[[ DATA PROVIDED open ]]
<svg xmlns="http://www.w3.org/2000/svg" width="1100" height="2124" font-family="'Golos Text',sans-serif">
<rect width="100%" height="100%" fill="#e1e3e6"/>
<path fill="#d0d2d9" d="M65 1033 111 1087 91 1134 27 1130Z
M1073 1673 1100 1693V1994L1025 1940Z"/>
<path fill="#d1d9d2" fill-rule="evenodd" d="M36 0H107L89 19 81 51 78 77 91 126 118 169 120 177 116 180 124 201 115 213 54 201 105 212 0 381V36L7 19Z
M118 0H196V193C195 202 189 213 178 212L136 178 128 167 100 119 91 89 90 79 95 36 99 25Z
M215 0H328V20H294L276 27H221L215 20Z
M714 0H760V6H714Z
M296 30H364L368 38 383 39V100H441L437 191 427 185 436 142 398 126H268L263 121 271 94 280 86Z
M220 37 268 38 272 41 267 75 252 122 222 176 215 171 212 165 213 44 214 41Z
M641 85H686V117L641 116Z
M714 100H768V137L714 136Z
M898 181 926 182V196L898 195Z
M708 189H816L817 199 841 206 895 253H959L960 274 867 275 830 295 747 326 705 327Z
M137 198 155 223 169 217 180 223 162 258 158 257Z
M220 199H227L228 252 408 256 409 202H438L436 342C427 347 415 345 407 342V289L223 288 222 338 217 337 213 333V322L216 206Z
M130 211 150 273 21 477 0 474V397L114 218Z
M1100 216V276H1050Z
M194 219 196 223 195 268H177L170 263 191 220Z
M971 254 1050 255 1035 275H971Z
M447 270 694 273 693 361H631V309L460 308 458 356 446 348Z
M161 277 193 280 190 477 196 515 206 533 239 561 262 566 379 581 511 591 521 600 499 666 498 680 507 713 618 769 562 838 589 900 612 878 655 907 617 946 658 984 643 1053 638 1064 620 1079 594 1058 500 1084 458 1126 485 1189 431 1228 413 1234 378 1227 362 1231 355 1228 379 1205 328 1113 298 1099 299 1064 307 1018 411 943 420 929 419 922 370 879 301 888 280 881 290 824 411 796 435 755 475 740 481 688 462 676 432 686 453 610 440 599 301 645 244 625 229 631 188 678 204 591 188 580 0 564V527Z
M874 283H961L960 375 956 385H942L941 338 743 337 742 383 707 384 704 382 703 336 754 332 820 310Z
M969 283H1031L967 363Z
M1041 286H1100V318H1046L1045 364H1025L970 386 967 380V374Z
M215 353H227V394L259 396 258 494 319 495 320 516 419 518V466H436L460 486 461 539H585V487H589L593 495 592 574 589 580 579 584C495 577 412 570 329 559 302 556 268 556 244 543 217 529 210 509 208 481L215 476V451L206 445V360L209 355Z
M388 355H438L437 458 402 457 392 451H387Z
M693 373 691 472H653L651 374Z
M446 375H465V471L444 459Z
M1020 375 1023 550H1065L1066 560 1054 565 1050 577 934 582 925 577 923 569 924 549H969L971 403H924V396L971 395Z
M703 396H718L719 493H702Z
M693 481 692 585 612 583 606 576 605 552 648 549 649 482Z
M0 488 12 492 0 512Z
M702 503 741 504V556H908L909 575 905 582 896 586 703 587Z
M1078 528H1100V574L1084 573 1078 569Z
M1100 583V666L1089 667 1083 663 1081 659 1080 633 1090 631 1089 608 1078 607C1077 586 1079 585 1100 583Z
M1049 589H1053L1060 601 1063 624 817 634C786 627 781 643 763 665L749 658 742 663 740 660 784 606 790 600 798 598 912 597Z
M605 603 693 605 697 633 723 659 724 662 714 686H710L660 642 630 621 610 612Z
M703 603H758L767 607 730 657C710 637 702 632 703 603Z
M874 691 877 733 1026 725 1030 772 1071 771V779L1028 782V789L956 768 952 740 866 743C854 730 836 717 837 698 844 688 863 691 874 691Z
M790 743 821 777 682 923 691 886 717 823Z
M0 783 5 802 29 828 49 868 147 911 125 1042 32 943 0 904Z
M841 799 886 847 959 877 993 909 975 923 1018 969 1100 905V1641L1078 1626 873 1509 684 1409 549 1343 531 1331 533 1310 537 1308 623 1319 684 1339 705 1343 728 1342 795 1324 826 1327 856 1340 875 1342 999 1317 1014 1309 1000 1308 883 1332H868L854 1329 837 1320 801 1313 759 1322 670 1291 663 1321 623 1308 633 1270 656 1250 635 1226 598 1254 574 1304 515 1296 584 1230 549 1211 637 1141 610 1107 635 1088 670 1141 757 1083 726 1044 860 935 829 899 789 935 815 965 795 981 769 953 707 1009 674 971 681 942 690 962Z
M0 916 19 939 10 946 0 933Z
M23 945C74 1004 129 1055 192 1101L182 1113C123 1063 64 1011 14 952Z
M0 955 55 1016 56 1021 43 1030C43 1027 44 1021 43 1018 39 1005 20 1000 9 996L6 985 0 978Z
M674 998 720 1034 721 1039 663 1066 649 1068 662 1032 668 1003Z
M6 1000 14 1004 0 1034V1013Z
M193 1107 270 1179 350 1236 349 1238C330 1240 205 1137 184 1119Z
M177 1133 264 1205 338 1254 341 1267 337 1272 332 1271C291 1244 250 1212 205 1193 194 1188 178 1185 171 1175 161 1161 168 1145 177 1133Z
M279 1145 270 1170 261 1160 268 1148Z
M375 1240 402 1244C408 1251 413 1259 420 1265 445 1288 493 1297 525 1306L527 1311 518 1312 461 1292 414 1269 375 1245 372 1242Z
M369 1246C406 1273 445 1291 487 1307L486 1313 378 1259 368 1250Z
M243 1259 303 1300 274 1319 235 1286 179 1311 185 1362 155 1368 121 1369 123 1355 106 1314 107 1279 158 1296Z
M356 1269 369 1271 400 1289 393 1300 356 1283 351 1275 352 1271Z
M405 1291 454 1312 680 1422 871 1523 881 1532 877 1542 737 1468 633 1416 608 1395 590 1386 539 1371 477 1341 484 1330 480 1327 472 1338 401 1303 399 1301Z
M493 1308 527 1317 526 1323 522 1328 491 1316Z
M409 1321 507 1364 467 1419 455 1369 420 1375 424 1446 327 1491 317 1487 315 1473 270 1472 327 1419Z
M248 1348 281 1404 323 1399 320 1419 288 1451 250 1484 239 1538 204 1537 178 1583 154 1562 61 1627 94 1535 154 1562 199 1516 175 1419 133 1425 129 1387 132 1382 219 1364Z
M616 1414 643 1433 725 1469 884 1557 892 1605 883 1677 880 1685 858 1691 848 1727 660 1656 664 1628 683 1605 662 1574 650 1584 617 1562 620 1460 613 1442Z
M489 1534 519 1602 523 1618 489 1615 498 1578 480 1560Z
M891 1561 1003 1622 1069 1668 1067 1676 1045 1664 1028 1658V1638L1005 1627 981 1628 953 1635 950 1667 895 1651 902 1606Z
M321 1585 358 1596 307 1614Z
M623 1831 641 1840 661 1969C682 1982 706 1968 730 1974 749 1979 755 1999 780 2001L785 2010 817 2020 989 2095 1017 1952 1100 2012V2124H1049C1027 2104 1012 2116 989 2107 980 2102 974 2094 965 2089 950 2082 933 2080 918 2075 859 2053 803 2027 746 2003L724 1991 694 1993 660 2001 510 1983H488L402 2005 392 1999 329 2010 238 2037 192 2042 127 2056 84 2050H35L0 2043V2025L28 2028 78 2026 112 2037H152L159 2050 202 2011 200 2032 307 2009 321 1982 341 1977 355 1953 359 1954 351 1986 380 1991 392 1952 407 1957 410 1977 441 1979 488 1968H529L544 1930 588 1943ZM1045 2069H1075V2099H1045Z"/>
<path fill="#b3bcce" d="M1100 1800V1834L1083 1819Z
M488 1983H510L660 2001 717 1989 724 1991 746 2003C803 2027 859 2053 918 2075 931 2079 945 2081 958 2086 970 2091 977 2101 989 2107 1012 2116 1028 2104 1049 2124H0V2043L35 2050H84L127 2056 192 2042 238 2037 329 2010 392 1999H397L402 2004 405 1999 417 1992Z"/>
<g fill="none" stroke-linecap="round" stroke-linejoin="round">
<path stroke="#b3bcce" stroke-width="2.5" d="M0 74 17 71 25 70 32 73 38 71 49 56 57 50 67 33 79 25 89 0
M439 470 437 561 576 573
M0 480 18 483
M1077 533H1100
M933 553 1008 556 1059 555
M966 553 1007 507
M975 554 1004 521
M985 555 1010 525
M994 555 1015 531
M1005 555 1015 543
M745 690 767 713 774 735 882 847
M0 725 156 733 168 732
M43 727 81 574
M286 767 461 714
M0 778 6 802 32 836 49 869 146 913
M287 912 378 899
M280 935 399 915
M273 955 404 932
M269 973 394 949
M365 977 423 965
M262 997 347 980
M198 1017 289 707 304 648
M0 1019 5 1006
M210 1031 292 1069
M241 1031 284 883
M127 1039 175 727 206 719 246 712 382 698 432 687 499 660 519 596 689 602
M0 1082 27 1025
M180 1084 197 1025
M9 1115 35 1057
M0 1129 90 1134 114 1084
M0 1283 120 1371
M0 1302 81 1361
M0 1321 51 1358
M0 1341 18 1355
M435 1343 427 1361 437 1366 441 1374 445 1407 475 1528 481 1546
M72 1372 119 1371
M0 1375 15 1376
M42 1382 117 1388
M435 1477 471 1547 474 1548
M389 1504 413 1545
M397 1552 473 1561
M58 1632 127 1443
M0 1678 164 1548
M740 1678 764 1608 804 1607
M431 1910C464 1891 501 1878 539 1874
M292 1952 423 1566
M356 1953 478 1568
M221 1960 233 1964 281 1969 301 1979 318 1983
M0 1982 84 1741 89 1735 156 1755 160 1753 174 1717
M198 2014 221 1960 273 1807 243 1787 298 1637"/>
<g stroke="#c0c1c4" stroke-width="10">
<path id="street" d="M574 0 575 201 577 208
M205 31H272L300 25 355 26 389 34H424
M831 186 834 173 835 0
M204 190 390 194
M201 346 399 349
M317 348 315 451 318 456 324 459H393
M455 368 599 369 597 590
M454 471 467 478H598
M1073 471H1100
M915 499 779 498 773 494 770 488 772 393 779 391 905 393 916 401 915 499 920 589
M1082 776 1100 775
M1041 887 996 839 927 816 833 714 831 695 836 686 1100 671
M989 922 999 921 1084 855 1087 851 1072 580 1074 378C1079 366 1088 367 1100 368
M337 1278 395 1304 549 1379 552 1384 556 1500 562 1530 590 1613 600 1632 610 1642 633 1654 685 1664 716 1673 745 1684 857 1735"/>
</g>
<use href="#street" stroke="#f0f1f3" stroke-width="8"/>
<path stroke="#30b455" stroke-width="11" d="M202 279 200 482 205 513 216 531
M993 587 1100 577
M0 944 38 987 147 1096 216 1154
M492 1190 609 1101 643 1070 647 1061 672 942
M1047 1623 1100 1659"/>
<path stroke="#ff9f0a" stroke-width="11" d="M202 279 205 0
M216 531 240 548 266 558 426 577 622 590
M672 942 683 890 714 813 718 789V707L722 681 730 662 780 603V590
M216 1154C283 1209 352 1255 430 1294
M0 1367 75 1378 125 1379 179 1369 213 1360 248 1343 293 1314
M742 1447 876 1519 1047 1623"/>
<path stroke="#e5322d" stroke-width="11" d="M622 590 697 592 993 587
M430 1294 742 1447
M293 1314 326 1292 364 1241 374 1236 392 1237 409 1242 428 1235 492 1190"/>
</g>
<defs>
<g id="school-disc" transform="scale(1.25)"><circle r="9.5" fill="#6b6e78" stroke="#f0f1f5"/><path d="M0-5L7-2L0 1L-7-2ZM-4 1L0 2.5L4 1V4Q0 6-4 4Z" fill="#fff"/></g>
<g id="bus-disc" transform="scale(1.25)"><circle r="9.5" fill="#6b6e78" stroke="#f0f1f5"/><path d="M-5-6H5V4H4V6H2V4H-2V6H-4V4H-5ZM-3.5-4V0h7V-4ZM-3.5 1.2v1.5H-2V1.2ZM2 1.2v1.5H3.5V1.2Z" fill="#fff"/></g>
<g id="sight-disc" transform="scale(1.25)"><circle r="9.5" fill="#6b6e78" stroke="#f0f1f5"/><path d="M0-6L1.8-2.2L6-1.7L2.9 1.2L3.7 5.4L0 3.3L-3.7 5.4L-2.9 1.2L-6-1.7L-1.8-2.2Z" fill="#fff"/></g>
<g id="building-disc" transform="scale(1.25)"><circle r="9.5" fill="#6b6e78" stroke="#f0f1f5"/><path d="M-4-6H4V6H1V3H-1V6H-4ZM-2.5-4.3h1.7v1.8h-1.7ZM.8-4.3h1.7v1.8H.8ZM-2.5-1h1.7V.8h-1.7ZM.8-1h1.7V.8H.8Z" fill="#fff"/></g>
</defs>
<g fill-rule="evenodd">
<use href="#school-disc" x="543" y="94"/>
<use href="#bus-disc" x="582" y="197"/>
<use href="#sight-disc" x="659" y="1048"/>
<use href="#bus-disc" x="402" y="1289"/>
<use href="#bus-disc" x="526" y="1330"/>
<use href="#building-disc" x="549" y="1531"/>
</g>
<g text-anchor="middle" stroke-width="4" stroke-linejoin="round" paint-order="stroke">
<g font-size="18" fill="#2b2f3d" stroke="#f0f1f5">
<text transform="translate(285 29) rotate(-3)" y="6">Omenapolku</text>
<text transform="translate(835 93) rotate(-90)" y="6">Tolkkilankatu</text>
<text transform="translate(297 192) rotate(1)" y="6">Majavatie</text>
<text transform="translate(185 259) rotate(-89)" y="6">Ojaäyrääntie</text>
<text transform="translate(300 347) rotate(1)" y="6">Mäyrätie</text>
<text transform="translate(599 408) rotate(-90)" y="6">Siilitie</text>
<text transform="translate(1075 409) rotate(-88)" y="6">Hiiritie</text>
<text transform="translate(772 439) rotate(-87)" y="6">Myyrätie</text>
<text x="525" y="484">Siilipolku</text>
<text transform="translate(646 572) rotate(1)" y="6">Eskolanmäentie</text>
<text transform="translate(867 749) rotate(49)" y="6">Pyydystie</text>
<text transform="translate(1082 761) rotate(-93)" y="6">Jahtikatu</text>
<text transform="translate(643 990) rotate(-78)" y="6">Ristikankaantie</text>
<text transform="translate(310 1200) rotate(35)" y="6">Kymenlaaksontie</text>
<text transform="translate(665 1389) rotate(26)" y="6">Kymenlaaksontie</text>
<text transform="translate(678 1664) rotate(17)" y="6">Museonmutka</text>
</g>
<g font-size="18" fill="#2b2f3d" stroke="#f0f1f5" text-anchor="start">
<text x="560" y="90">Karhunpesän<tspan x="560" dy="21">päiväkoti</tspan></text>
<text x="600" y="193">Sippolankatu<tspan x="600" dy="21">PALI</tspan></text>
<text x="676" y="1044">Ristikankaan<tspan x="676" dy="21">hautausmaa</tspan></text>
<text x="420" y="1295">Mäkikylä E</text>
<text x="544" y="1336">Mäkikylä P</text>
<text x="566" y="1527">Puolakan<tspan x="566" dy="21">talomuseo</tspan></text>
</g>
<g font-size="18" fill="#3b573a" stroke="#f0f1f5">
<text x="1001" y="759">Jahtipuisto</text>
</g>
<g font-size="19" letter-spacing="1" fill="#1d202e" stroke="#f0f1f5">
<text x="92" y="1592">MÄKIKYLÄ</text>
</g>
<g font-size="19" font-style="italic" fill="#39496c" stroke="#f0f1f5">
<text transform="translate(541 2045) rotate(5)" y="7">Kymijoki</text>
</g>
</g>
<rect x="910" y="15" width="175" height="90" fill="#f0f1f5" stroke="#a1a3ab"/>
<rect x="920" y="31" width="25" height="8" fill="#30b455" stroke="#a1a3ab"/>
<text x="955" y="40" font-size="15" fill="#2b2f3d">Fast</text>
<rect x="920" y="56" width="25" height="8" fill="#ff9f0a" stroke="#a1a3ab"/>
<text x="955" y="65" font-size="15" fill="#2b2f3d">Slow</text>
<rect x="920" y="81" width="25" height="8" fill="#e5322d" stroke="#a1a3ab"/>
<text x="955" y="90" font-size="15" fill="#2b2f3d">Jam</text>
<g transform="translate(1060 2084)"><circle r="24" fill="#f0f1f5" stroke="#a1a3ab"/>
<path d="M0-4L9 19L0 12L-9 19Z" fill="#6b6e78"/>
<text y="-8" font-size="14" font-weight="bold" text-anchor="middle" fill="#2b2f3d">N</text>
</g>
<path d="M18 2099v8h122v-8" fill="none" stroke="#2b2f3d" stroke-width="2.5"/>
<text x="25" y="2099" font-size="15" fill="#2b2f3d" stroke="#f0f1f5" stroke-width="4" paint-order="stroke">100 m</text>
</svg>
[[ DATA PROVIDED closed ]]
▸ **WHAT YOU HAVE TO DO**:
Show all lines above holding the word "round".

▸ **RESPONSE AREA**:
<g fill="none" stroke-linecap="round" stroke-linejoin="round">
<g text-anchor="middle" stroke-width="4" stroke-linejoin="round" paint-order="stroke">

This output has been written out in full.